Refactor Your Wetware
by Andy Hunt (Pragmatic Programmers)
Free chapter online:
Journey From Novice to Expert
Use the Dreyfus Model on the road to expertise:
Stage 1: Novices
Novices have little or no previous experience in this skill area. By “experience,” I mean specifically that performing this skill results in a change of thinking...
They can, however, be somewhat effective if they are given context-free rules to follow, that is, rules of the form “Whenever X happens, do Y.” In other words, they need a recipe.
Stage 2: Advanced Beginners
Once past the hurdles of the novice, one begins to see the problems from the viewpoint of the advanced beginner.

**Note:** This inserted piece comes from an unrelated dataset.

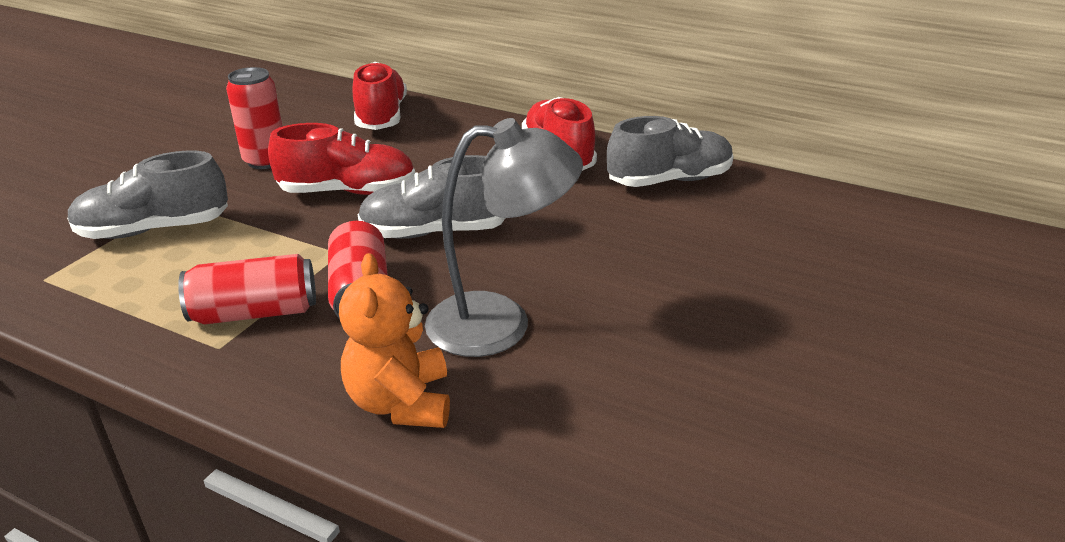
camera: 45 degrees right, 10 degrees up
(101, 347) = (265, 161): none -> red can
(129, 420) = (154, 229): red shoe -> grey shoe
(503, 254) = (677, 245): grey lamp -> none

Advanced beginners can start to break away from the fixed rule set a little bit. They can try tasks on their own, but they still have difficulty troubleshooting.
Stage 3: Competent
Competent practitioners can now develop conceptual models of the problem domain and work with those models effectively. They can troubleshoot problems on their own and begin to figure out how to solve novel problems—ones they haven’t faced before. They can begin to seek out and apply advice from experts and use it effectively.
Stage 4: Proficient
Proficient practitioners need the big picture. They will seek out and want to understand the larger conceptual framework around this skill. They will be very frustrated by oversimplified information.
Stage 5: Expert
Experts are the primary sources of knowledge and information in any field. They are the ones who continually look for better methods and better ways of doing things. They have a vast body of experience that they can tap into and apply in just the right context.